Le PSG se sert aussi de cet espace pour remercier ou impressionner d’éventuels sponsors. « Si nous voulons nouer un partenariat avec une nouvelle marque, nous allons faire venir ses dirigeants au meilleur endroit où présenter notre produit. C’est logique, non ? » glisse une source de la direction du club. Dans cet Automobile Club à ciel ouvert – accessible aux rappeurs et aux Miss France, lui –, tout est fait pour que le convive se sente spécial. On y est accueilli une heure trente avant le début du match, trois cocktails sont proposés dans les salons, avant, à la mi-temps, et après le match. C’est lors de ces apartés discrets que peuvent se nouer des relations inattendues. Le chanteur Grégory Bakian y a sympathisé avec Pierre Sarkozy, le fils de l’ancien président, tandis que Charles Villeneuve y converse régulièrement avec l’artiste Gims. « C’est comme un salon, on échange de la politique, de l’économie, de l’actualité… Et du foot, évidemment, on ne parle pas que des affaires », sourit l’ancien cadre du groupe TF1.

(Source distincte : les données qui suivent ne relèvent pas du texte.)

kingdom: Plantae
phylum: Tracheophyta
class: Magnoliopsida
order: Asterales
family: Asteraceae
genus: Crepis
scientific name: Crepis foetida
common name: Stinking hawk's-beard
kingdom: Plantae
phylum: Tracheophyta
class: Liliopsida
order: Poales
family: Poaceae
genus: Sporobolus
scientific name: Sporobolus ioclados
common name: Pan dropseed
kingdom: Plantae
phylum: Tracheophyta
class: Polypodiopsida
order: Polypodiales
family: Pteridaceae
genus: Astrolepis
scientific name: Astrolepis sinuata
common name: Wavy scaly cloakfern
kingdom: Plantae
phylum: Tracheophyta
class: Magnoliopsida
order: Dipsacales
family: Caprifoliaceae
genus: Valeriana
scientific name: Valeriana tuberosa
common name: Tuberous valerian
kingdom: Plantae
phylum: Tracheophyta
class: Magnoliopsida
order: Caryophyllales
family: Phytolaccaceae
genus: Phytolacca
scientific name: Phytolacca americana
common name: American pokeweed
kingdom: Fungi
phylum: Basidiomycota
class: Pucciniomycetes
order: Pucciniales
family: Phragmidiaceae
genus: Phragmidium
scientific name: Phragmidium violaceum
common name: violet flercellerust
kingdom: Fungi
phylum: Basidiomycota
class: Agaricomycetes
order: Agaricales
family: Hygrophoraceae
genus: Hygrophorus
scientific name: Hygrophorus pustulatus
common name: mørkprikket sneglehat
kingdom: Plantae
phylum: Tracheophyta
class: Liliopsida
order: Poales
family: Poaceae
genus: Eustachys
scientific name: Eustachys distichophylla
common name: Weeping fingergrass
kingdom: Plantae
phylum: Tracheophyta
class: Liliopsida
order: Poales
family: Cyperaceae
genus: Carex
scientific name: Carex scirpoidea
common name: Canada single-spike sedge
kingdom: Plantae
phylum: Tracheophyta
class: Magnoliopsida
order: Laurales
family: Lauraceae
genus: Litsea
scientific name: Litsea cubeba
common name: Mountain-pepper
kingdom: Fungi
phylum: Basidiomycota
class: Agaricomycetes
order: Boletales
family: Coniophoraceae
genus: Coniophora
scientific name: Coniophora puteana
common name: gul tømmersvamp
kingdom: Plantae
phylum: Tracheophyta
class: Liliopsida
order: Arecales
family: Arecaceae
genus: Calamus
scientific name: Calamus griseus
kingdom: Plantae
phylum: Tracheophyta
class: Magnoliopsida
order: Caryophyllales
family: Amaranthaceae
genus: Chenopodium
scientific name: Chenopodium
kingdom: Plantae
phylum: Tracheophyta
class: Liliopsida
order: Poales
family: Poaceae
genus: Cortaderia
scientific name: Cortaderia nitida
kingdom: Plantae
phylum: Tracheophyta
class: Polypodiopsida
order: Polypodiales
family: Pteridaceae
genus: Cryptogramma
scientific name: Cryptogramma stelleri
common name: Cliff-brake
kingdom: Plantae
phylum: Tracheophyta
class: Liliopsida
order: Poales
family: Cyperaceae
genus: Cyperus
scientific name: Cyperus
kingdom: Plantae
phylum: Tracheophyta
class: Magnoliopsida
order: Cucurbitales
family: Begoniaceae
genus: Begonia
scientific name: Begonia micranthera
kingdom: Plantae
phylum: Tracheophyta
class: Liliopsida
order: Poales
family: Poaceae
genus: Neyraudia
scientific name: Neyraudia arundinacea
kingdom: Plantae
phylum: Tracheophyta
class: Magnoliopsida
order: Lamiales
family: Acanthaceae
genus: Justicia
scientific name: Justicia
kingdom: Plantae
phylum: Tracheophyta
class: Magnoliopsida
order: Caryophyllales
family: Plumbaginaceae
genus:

Ce joyeux mélange des genres accompagne le PSG depuis sa création. Jean-Paul Belmondo parraine le premier appel aux dons en 1970, tandis que le couturier Daniel Hechter et le publicitaire Francis Borelli prennent la tête du « gang des chemises roses », une bande d’entrepreneurs bran- chés qui investit dans le club. Sous l’ère Canal +, entre 1991 et 2006, la gestion de la Corbeille, comme on appelle alors cette tribune, se professionnalise. Valérie de la Rochebrochard, directrice des relations publiques de la chaîne cryptée, est chargée de constituer les panels : « Cette période m’a donné mon réseau pour la vie entière. La Corbeille, c’est un lieu rare de lobbying », estime-t-elle. Un 1er avril, elle se fend d’un petit canular flatteur que le président du PSG, Michel Denisot, prend… très au sérieux : « J’avais fait une fausse liste pour rigoler, avec lady Di et ses fils, Margaret Thatcher… Denisot disait : “Ah bon ? Ils viennent tous les quatre ?” C’était tellement drôle », se souvient-elle.

A son arrivée au PSG, le Qatar a mis en place des règles supplémentaires. Au sein du Carré, la tenue « veste, chemise et chaussures de ville » est « obligatoire ». Un soir de match, le nageur Amaury Leveaux, champion olympique, se voit refuser l’entrée parce qu’il porte des baskets. En 2016, lors d’un match PSG-Lille, Nicolas Sarkozy est, lui, contraint de suivre la première mi-temps depuis les salons… car il est arrivé plus de dix minutes en retard. Des préceptes qui tendraient à se perdre, selon Grégory Bakian : « Avec l’avènement de la musique urbaine, les looks sont différents. Le dress code est moins respecté. »

Plus gênant pour le club, un trafic de places au Carré semble s’être mis en place pendant plusieurs années. Selon une synthèse d’enquête cosignée par la Direction générale de la sécurité intérieure et l’Inspection générale de la police nationale, révélée par Libération et dont L’Express a également pris connaissance, des policiers se voyaient proposer des places au sein de l’espace VIP du PSG… moyennant des activités illégales de renseignement privé. Des initiatives prises par un lobbyiste et un salarié du club, sans l’aval d’Al-Khelaïfi, jure le PSG. « Pendant longtemps, les invitations au Carré n’ont pas été organisées. Il y avait beaucoup de décisions impulsives. Mais maintenant, nous sommes beaucoup plus structurés », assure une source au sein de la direction, la main sur le cœur. Il en va de la réputation du président… et du propriétaire, le Qatar.